EXERCISE AIM >> In each of the records below, substitute "Shiny for R" for every occurrence of "R Shiny", and give the records back with everything else unchanged.

#### ENTRIES PROVIDED

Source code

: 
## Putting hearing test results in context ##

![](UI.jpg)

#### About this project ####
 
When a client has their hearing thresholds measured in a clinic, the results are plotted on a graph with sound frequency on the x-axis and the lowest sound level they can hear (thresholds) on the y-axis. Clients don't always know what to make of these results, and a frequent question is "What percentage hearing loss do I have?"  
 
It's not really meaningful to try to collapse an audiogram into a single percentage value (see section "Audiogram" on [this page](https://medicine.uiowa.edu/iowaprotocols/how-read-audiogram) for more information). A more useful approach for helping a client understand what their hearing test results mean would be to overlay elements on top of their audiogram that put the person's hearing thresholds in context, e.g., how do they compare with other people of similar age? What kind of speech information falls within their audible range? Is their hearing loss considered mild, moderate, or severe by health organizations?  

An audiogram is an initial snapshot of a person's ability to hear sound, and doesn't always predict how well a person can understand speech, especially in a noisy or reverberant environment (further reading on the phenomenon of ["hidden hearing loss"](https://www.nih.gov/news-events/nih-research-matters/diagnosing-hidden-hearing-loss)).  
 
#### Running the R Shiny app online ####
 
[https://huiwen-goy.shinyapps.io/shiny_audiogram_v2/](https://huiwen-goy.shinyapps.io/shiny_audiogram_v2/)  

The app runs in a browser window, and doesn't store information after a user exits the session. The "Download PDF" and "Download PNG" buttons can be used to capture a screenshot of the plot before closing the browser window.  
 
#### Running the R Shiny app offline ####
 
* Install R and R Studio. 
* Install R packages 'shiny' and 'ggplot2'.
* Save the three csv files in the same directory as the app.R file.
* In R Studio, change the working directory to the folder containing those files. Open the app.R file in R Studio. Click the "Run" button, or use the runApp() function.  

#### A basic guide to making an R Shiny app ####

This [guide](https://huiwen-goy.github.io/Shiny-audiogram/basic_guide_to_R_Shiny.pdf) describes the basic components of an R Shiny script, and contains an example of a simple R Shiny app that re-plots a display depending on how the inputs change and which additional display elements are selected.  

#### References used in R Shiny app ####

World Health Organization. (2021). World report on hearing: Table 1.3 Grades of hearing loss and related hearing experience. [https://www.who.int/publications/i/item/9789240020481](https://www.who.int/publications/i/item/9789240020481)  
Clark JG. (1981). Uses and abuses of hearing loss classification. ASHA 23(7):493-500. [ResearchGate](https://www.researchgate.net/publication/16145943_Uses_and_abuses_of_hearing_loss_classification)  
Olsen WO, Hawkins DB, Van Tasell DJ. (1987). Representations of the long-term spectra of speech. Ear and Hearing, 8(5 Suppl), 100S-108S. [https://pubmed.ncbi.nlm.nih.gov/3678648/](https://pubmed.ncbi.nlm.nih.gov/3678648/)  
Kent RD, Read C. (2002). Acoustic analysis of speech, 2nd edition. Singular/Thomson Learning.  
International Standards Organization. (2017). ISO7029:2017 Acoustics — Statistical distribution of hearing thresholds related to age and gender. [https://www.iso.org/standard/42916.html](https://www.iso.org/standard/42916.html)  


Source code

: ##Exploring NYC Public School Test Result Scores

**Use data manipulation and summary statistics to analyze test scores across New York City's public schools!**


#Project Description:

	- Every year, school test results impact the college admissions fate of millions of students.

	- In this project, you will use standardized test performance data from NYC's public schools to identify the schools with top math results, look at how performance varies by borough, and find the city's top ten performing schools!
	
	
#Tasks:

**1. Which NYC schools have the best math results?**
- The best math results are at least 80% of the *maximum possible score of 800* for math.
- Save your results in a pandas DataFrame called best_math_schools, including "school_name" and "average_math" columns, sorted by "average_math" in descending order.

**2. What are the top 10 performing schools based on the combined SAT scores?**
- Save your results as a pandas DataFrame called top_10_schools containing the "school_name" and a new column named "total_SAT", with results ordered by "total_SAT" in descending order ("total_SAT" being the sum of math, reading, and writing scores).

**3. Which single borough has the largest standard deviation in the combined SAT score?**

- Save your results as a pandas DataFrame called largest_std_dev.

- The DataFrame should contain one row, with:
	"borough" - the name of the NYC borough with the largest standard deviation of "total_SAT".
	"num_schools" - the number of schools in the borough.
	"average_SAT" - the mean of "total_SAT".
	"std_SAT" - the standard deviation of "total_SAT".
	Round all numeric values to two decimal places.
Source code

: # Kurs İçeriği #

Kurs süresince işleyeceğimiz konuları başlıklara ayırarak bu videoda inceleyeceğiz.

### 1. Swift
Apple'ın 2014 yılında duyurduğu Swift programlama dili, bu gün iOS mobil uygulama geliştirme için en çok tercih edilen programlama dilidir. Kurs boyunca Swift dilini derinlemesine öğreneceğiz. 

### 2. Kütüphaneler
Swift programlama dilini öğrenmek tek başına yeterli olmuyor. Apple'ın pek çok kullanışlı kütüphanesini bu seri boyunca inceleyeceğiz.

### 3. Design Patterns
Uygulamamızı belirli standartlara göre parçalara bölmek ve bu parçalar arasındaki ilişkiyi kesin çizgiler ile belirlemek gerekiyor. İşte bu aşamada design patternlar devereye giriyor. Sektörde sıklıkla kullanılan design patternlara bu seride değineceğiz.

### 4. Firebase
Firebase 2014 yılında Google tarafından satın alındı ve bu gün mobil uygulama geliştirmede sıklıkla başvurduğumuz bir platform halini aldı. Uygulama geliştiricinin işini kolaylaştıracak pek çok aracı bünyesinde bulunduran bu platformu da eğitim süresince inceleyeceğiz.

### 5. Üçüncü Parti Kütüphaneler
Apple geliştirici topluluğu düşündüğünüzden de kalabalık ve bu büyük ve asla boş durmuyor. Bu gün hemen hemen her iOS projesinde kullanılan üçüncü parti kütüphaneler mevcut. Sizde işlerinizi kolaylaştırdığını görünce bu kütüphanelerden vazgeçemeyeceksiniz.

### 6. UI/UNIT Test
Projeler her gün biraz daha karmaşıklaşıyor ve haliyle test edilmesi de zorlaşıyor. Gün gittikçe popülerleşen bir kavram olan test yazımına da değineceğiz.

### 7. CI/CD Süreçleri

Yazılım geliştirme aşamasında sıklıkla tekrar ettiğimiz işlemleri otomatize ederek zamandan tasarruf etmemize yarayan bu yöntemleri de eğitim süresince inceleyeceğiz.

########

RESPONSE BOX >>
Source code

: 
## Putting hearing test results in context ##

![](UI.jpg)

#### About this project ####
 
When a client has their hearing thresholds measured in a clinic, the results are plotted on a graph with sound frequency on the x-axis and the lowest sound level they can hear (thresholds) on the y-axis. Clients don't always know what to make of these results, and a frequent question is "What percentage hearing loss do I have?"  
 
It's not really meaningful to try to collapse an audiogram into a single percentage value (see section "Audiogram" on [this page](https://medicine.uiowa.edu/iowaprotocols/how-read-audiogram) for more information). A more useful approach for helping a client understand what their hearing test results mean would be to overlay elements on top of their audiogram that put the person's hearing thresholds in context, e.g., how do they compare with other people of similar age? What kind of speech information falls within their audible range? Is their hearing loss considered mild, moderate, or severe by health organizations?  

An audiogram is an initial snapshot of a person's ability to hear sound, and doesn't always predict how well a person can understand speech, especially in a noisy or reverberant environment (further reading on the phenomenon of ["hidden hearing loss"](https://www.nih.gov/news-events/nih-research-matters/diagnosing-hidden-hearing-loss)).  
 
#### Running the Shiny for R app online ####
 
[https://huiwen-goy.shinyapps.io/shiny_audiogram_v2/](https://huiwen-goy.shinyapps.io/shiny_audiogram_v2/)  

The app runs in a browser window, and doesn't store information after a user exits the session. The "Download PDF" and "Download PNG" buttons can be used to capture a screenshot of the plot before closing the browser window.  
 
#### Running the Shiny for R app offline ####
 
* Install R and R Studio. 
* Install R packages 'shiny' and 'ggplot2'.
* Save the three csv files in the same directory as the app.R file.
* In R Studio, change the working directory to the folder containing those files. Open the app.R file in R Studio. Click the "Run" button, or use the runApp() function.  

#### A basic guide to making an Shiny for R app ####

This [guide](https://huiwen-goy.github.io/Shiny-audiogram/basic_guide_to_R_Shiny.pdf) describes the basic components of an Shiny for R script, and contains an example of a simple Shiny for R app that re-plots a display depending on how the inputs change and which additional display elements are selected.  

#### References used in Shiny for R app ####

World Health Organization. (2021). World report on hearing: Table 1.3 Grades of hearing loss and related hearing experience. [https://www.who.int/publications/i/item/9789240020481](https://www.who.int/publications/i/item/9789240020481)  
Clark JG. (1981). Uses and abuses of hearing loss classification. ASHA 23(7):493-500. [ResearchGate](https://www.researchgate.net/publication/16145943_Uses_and_abuses_of_hearing_loss_classification)  
Olsen WO, Hawkins DB, Van Tasell DJ. (1987). Representations of the long-term spectra of speech. Ear and Hearing, 8(5 Suppl), 100S-108S. [https://pubmed.ncbi.nlm.nih.gov/3678648/](https://pubmed.ncbi.nlm.nih.gov/3678648/)  
Kent RD, Read C. (2002). Acoustic analysis of speech, 2nd edition. Singular/Thomson Learning.  
International Standards Organization. (2017). ISO7029:2017 Acoustics — Statistical distribution of hearing thresholds related to age and gender. [https://www.iso.org/standard/42916.html](https://www.iso.org/standard/42916.html)  


Source code

: ##Exploring NYC Public School Test Result Scores

**Use data manipulation and summary statistics to analyze test scores across New York City's public schools!**


#Project Description:

	- Every year, school test results impact the college admissions fate of millions of students.

	- In this project, you will use standardized test performance data from NYC's public schools to identify the schools with top math results, look at how performance varies by borough, and find the city's top ten performing schools!
	
	
#Tasks:

**1. Which NYC schools have the best math results?**
- The best math results are at least 80% of the *maximum possible score of 800* for math.
- Save your results in a pandas DataFrame called best_math_schools, including "school_name" and "average_math" columns, sorted by "average_math" in descending order.

**2. What are the top 10 performing schools based on the combined SAT scores?**
- Save your results as a pandas DataFrame called top_10_schools containing the "school_name" and a new column named "total_SAT", with results ordered by "total_SAT" in descending order ("total_SAT" being the sum of math, reading, and writing scores).

**3. Which single borough has the largest standard deviation in the combined SAT score?**

- Save your results as a pandas DataFrame called largest_std_dev.

- The DataFrame should contain one row, with:
	"borough" - the name of the NYC borough with the largest standard deviation of "total_SAT".
	"num_schools" - the number of schools in the borough.
	"average_SAT" - the mean of "total_SAT".
	"std_SAT" - the standard deviation of "total_SAT".
	Round all numeric values to two decimal places.
Source code

: # Kurs İçeriği #

Kurs süresince işleyeceğimiz konuları başlıklara ayırarak bu videoda inceleyeceğiz.

### 1. Swift
Apple'ın 2014 yılında duyurduğu Swift programlama dili, bu gün iOS mobil uygulama geliştirme için en çok tercih edilen programlama dilidir. Kurs boyunca Swift dilini derinlemesine öğreneceğiz. 

### 2. Kütüphaneler
Swift programlama dilini öğrenmek tek başına yeterli olmuyor. Apple'ın pek çok kullanışlı kütüphanesini bu seri boyunca inceleyeceğiz.

### 3. Design Patterns
Uygulamamızı belirli standartlara göre parçalara bölmek ve bu parçalar arasındaki ilişkiyi kesin çizgiler ile belirlemek gerekiyor. İşte bu aşamada design patternlar devereye giriyor. Sektörde sıklıkla kullanılan design patternlara bu seride değineceğiz.

### 4. Firebase
Firebase 2014 yılında Google tarafından satın alındı ve bu gün mobil uygulama geliştirmede sıklıkla başvurduğumuz bir platform halini aldı. Uygulama geliştiricinin işini kolaylaştıracak pek çok aracı bünyesinde bulunduran bu platformu da eğitim süresince inceleyeceğiz.

### 5. Üçüncü Parti Kütüphaneler
Apple geliştirici topluluğu düşündüğünüzden de kalabalık ve bu büyük ve asla boş durmuyor. Bu gün hemen hemen her iOS projesinde kullanılan üçüncü parti kütüphaneler mevcut. Sizde işlerinizi kolaylaştırdığını görünce bu kütüphanelerden vazgeçemeyeceksiniz.

### 6. UI/UNIT Test
Projeler her gün biraz daha karmaşıklaşıyor ve haliyle test edilmesi de zorlaşıyor. Gün gittikçe popülerleşen bir kavram olan test yazımına da değineceğiz.

### 7. CI/CD Süreçleri

Yazılım geliştirme aşamasında sıklıkla tekrar ettiğimiz işlemleri otomatize ederek zamandan tasarruf etmemize yarayan bu yöntemleri de eğitim süresince inceleyeceğiz.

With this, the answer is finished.